Pour parvenir à dévier les astéroïdes réellement dangereux pour la civilisation humaine, ceux dont le diamètre dépasse 400 mètres, il est nécessaire d'augmenter fortement la masse de l'impacteur cinétique. Le Centre national des sciences spatiales (NSSC) et deux autres centres de recherche chinois ont présenté en 2021 un concept baptisé AKI ( Assembled Kinetic Impactor) : pour cette mission le deuxième étage de la fusée Longue Marche 5 reste solidaire de celui de l'impacteur cinétique ce qui ajoute 8,75 tonnes aux 2,5 tonnes de l'impacteur. Il faudrait toutefois entre 10 et 20 impacteurs AKI pour dévier l'astéroïde Bénou de 500 mètres de diamètre. Un autre projet proposé par les mêmes institutions et baptisé EKI (Enhanced Kinetic Impactor) reposerait sur un engin spatial qui irait prélever un rocher de 200 tonnes à la surface d'un astéroïde à l'aide d'un dispositif de capture analogue à celui prévu pour la mission américaine Asteroid Redirect Mission (annulée). Le rocher serait ensuite placé sur une trajectoire de collision avec l'astéroïde à dévier. La sonde spatiale EKI aurait une masse totale de 8 tonnes et utiliserait des moteurs ioniques. Selon les calculs de ses concepteurs, la mission EKI d'une durée de 4 ans serait capable de dévier un astéroïde de la taille d'Apophis mais nécessiterait de disposer de beaucoup de temps avant la date de l'impact[5].

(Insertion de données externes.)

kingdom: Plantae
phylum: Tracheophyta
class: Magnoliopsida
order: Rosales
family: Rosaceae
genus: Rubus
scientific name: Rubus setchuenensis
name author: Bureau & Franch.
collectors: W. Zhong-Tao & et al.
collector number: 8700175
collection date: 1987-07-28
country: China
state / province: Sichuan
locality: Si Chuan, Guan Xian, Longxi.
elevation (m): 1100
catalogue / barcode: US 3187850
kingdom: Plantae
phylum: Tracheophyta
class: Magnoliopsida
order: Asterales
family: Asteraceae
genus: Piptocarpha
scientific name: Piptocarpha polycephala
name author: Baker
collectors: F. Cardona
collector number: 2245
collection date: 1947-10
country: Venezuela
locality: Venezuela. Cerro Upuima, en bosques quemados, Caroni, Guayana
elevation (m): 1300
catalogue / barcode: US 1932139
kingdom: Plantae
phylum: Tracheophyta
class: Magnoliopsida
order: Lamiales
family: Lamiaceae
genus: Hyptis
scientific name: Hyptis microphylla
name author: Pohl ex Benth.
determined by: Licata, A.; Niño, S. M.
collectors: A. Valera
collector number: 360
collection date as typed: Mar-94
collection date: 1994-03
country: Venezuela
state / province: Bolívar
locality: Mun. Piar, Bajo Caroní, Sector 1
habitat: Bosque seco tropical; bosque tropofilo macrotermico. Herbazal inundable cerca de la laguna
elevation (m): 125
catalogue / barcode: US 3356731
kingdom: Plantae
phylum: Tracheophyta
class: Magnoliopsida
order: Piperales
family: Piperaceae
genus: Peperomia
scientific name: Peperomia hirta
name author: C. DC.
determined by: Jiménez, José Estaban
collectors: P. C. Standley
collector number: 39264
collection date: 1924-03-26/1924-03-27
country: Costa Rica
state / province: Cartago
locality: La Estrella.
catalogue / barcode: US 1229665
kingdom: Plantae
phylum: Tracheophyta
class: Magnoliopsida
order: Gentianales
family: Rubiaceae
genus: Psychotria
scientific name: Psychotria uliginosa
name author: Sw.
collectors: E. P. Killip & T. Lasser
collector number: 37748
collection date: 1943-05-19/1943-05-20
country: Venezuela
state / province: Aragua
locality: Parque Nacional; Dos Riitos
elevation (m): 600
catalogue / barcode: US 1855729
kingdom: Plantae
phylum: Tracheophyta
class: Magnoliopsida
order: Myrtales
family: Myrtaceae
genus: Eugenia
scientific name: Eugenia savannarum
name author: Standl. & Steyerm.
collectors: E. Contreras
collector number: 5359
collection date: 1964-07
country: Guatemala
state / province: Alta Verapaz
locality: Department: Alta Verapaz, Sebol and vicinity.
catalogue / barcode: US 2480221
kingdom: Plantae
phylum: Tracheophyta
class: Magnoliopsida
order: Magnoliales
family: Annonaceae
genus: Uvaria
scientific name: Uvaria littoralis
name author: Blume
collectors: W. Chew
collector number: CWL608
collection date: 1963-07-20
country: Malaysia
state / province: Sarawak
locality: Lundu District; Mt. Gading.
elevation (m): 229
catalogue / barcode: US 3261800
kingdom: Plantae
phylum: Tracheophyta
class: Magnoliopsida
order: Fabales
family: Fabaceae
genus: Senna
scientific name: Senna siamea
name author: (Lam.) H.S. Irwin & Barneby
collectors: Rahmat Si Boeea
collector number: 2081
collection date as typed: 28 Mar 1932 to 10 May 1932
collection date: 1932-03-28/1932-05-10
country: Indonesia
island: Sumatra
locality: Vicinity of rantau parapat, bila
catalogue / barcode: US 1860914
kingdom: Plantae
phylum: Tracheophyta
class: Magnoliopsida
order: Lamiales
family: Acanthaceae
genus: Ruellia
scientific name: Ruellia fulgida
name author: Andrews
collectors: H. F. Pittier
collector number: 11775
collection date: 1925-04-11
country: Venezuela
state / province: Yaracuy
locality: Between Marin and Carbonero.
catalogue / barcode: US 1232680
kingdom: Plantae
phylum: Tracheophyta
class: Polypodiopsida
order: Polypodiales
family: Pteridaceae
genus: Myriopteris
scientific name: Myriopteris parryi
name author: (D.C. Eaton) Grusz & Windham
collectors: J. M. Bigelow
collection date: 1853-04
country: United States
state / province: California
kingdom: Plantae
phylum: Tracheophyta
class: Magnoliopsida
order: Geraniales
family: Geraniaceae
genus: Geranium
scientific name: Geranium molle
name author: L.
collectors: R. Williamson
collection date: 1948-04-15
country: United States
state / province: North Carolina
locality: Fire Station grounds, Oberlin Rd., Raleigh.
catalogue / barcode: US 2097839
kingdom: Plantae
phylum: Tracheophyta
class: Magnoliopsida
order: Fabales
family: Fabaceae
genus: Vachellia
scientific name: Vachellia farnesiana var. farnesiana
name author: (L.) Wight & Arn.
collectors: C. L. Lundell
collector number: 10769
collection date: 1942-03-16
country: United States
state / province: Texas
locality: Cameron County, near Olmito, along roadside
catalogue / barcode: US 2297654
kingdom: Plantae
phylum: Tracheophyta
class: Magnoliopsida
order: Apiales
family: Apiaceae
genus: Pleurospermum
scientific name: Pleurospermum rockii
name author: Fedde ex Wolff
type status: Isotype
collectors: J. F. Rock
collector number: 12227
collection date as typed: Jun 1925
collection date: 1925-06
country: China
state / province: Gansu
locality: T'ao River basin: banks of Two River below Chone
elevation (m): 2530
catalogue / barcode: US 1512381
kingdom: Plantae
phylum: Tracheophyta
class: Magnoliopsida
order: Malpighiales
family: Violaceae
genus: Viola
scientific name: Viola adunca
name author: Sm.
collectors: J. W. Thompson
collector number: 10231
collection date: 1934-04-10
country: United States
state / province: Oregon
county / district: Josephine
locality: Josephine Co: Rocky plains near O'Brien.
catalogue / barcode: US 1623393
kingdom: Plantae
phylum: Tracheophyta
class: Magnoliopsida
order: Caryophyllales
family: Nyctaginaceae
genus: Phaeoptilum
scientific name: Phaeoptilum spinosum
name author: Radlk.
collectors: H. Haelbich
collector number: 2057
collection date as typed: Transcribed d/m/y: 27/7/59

Une autre étude chinoise très futuriste consiste à bâtir une ligne de défense contre les astéroïdes géocroiseurs au niveau de la Lune. Un télescope serait installé à chaque pôle de la Lune et trois intercepteurs seraient pré-positionnés aux points de Lagrange L3, L4 et L5 du système Terre-Lune. Un tel système permettrait de dévier des astéroïdes (de petite taille) avec un préavis de seulement une semaine[5].
Une méthode popularisée par le cinéma (Armageddon) consiste à provoquer une explosion nucléaire destinée à fragmenter l’astéroïde. Cette solution est techniquement réalisable mais elle présente de grands inconvénients. Ses effets sont incontrôlables et son efficacité reste à démontrer. Ce serait une solution à envisager en dernier recours[6].
Une méthode plus efficace consisterait à faire exploser une charge nucléaire à la surface ou à faible distance du géocroiseur de manière à lui transmettre une impulsion sans le fragmenter. Cette technique soulève deux problèmes : d'une part il faut parvenir à contrôler le vecteur de l'impulsion générée et d'autre part l'explosion d'une charge nucléaire peut soulever des problèmes politiques. Il s'agit d'une solution à envisager lorsque le délai de préavis est très faible.
Plusieurs méthodes reposant sur une poussée lente exercée sur de longues périodes (années/décennies) sont envisagées. Elles ne peuvent être mises en œuvre que sur de petits géocroiseurs à condition de disposer d'un délai important. La maturité des technologies utilisées est faible :
En dernier recours, si aucune des méthodes de déviation ne peut fonctionner (principalement parce qu'on ne dispose pas du temps nécessaire), on peut tenter de détruire l'objet géocroiseur à l'aide d'une bombe nucléaire de manière que les débris soient suffisamment petits pour ne pas présenter à leur tour une menace pour la Terre.